Login to the CNC Console
Click Clients option, In the Settings tab update the Root URL field with the IP on which CNC Console is running and the port defined on mcore-ingress-gateway service.

Figure 2-5 Clients

Click Save
To add new user, click Users and click Add User. Provide a Username and fill the form.

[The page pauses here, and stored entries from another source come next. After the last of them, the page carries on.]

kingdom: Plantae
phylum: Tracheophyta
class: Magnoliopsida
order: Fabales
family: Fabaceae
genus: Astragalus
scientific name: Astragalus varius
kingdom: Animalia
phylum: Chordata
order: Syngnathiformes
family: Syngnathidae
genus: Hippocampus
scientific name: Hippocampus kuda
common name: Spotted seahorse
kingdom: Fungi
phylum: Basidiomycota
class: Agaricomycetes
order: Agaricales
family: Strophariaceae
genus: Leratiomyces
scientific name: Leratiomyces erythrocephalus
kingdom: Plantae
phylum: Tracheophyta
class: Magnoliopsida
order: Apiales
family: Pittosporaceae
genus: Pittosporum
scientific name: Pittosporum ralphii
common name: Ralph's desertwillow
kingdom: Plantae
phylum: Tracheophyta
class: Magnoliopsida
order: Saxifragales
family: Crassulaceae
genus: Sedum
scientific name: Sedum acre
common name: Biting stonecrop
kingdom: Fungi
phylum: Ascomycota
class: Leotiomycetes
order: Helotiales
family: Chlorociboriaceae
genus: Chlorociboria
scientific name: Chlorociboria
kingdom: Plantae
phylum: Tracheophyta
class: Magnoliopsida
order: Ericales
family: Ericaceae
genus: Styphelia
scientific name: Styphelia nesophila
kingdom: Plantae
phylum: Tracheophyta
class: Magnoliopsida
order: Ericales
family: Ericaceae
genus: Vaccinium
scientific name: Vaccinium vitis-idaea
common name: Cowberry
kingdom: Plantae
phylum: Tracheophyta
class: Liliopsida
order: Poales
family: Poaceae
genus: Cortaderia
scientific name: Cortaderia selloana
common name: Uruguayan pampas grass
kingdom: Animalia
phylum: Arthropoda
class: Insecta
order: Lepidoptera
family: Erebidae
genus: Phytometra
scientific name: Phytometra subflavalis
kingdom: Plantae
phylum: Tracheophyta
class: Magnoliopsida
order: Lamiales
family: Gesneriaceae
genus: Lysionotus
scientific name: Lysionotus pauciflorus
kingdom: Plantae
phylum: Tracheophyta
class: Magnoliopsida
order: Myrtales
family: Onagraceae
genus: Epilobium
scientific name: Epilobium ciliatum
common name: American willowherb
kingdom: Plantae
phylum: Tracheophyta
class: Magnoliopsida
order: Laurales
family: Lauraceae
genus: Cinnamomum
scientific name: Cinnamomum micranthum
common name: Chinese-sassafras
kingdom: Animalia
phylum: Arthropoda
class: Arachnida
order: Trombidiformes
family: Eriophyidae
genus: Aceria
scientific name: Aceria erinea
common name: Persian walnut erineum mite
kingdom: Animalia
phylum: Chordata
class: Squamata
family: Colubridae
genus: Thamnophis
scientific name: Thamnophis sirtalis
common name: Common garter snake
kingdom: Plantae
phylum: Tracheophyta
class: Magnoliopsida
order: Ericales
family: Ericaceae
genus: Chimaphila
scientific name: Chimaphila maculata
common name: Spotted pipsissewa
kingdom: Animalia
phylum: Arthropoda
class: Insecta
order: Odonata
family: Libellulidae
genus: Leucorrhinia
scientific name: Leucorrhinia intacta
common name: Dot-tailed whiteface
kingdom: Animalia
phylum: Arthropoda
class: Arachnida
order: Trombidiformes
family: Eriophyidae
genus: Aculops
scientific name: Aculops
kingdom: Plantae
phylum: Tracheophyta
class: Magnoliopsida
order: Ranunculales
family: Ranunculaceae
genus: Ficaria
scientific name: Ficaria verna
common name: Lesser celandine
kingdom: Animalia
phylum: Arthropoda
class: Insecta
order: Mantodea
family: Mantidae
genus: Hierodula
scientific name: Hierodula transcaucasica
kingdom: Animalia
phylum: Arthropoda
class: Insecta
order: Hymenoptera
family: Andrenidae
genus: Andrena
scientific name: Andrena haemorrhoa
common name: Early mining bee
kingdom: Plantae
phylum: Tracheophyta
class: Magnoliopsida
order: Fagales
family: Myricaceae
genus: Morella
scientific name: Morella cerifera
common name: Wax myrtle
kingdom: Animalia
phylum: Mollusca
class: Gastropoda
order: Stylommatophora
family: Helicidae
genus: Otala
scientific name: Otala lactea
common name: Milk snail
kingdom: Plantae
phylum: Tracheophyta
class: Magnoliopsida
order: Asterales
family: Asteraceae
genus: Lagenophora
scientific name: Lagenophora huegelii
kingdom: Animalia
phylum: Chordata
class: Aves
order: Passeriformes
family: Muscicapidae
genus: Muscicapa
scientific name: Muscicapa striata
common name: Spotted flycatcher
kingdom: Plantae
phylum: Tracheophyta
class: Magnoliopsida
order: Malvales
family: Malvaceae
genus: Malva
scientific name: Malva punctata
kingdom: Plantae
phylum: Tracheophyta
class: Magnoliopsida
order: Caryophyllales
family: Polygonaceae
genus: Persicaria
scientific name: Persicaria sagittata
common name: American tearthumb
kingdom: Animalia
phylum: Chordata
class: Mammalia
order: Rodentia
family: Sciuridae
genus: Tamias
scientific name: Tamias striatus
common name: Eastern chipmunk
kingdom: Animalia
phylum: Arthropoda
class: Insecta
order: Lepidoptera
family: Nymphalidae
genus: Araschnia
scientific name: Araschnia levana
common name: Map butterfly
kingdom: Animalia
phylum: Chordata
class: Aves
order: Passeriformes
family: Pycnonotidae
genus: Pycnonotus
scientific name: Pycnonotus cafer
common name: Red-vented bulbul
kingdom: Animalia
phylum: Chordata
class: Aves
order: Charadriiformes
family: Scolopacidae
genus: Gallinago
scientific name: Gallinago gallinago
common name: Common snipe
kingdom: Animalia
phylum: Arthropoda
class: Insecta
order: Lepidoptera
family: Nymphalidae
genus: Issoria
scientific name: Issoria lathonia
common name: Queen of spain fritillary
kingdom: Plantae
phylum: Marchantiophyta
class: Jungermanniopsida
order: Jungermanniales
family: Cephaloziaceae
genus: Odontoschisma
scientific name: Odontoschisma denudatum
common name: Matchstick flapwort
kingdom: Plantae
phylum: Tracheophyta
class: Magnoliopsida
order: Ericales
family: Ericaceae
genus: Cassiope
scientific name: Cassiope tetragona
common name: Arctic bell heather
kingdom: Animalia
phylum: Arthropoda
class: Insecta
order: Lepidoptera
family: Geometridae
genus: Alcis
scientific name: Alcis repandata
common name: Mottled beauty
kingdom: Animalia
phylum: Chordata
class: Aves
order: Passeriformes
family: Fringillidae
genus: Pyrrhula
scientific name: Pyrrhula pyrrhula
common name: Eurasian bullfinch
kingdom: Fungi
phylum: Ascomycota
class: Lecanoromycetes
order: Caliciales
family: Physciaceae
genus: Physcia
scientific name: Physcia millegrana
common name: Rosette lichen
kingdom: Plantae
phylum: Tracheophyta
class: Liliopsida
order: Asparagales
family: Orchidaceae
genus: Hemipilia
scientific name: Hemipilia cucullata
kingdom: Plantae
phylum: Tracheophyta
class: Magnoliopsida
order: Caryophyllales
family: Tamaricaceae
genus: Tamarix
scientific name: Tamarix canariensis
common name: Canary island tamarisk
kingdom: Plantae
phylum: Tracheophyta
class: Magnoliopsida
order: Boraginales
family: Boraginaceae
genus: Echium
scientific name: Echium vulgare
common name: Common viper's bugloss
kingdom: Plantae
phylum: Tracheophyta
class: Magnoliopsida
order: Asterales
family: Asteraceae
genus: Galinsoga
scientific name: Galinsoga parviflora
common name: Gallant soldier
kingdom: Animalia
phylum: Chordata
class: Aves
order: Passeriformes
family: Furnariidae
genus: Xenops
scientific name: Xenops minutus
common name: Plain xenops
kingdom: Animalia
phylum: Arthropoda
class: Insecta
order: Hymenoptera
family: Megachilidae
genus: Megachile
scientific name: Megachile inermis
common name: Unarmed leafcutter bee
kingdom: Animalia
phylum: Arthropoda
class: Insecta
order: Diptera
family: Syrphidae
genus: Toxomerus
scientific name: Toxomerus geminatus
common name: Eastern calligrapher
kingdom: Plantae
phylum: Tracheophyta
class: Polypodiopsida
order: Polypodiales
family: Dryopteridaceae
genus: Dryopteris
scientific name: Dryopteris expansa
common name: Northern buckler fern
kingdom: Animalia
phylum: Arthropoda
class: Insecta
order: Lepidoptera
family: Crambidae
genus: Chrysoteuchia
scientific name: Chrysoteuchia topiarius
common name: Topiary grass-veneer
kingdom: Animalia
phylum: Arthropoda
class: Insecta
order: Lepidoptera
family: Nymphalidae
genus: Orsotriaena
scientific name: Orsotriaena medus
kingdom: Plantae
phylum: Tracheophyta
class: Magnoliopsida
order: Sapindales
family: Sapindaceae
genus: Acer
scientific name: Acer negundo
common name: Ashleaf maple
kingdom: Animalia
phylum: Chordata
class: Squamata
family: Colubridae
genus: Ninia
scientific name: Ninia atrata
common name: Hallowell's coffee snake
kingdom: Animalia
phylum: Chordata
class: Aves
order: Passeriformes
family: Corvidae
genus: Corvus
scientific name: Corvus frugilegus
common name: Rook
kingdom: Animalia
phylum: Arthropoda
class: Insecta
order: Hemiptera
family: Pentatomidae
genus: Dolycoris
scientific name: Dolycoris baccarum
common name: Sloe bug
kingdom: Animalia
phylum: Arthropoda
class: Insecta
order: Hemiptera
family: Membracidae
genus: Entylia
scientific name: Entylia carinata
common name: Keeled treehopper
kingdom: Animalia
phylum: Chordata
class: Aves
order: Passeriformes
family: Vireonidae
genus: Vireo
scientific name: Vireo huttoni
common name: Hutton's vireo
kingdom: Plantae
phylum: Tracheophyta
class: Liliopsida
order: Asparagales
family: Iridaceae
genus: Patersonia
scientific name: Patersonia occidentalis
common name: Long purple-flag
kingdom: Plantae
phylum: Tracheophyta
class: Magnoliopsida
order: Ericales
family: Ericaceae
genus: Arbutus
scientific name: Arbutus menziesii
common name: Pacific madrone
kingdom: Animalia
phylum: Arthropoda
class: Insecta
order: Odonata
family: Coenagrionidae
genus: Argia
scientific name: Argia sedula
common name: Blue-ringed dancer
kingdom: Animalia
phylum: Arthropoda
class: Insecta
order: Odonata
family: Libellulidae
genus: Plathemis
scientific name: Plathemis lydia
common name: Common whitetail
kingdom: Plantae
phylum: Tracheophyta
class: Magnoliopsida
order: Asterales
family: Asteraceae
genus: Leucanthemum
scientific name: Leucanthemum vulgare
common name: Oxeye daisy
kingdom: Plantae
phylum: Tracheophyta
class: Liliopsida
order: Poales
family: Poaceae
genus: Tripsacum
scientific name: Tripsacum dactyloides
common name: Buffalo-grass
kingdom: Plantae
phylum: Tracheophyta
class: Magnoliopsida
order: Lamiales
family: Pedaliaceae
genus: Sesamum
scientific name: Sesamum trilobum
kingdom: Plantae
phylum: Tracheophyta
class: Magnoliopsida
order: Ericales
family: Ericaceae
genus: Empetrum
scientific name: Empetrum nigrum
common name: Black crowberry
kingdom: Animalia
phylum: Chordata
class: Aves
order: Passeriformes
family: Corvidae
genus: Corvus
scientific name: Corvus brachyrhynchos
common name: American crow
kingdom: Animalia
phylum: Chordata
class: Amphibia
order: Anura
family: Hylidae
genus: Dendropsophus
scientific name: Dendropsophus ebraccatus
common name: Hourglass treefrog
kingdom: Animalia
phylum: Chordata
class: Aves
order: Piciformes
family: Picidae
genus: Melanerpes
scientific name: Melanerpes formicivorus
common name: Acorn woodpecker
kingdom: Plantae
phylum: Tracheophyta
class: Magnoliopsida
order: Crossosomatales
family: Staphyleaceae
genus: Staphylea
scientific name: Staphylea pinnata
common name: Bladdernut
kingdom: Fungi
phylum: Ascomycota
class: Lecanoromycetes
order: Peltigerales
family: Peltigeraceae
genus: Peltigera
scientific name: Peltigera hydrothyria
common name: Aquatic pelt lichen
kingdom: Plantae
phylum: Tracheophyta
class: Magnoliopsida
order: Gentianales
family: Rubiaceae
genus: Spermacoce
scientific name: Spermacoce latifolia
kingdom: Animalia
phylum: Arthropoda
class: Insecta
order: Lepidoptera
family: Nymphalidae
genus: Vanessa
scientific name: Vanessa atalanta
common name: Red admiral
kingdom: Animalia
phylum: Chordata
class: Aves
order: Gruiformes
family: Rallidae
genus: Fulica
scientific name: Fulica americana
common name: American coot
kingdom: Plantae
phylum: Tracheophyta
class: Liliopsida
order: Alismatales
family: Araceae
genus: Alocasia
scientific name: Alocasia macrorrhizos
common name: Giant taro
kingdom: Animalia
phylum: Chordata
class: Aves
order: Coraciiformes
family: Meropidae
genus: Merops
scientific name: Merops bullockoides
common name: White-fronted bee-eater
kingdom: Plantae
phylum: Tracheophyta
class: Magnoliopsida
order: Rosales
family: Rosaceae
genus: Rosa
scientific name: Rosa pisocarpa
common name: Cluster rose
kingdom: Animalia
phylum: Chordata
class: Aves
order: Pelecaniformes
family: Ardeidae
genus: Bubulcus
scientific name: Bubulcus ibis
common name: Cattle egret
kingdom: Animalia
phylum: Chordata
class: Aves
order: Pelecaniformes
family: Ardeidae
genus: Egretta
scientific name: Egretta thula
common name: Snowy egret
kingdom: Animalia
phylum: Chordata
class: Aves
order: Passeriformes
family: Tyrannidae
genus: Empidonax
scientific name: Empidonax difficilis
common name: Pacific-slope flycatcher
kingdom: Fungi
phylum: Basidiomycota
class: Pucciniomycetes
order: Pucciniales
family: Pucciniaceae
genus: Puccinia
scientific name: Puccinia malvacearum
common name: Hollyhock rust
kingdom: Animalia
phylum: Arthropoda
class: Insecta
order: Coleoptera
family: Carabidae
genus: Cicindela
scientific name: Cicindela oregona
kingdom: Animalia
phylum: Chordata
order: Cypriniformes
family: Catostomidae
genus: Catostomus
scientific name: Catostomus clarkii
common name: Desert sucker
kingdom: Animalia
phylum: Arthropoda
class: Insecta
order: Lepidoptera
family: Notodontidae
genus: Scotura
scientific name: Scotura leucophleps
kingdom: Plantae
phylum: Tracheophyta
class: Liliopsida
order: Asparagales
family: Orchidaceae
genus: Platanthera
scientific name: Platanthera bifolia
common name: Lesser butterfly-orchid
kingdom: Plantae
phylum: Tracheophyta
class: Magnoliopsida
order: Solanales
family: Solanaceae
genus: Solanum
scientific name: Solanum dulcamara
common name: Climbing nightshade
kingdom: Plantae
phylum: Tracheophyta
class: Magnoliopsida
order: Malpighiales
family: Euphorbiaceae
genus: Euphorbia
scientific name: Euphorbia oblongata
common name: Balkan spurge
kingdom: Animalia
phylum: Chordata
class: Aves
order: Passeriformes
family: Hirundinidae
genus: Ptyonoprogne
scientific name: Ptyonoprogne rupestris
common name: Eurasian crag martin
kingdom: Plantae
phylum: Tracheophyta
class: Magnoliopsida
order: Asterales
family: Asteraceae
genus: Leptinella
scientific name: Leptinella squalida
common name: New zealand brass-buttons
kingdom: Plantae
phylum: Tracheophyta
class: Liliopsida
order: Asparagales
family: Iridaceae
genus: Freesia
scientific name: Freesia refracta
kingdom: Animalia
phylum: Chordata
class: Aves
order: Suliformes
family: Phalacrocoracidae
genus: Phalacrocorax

Click Save.

Figure 2-6 Add User
Click Users, select the newly added user, go to the Role Mappings tab.
For example:

Figure 2-7 Role Mapping

Add NWDAF_READ and NWDAF_WRITE to the Assigned Roles.
Use the Reset Password screen to create a new password for the user.

Figure 2-8 Reset Password

Access OCNWDAF GUI

To access OCNWDAF GUI, follow the procedure mentioned in the "Accessing CNC Console" section of Oracle Communications Cloud Native Configuration Console Installation, Upgrade, and Fault Recovery Guide.

Uninstall CNC Console

To uninstall CNC Console, run the following commands:

helm delete cncc -n cncc

Delete all jobs, run the following command:


kubectl delete jobs --all -n cncc

2.2.3.4 Taking a Backup

Take a backup of the following files, which are required during fault recovery:

Updated NWDAF-custom-values.yaml file.
Updated Helm charts.
Secrets, certificates, and keys that are used during installation.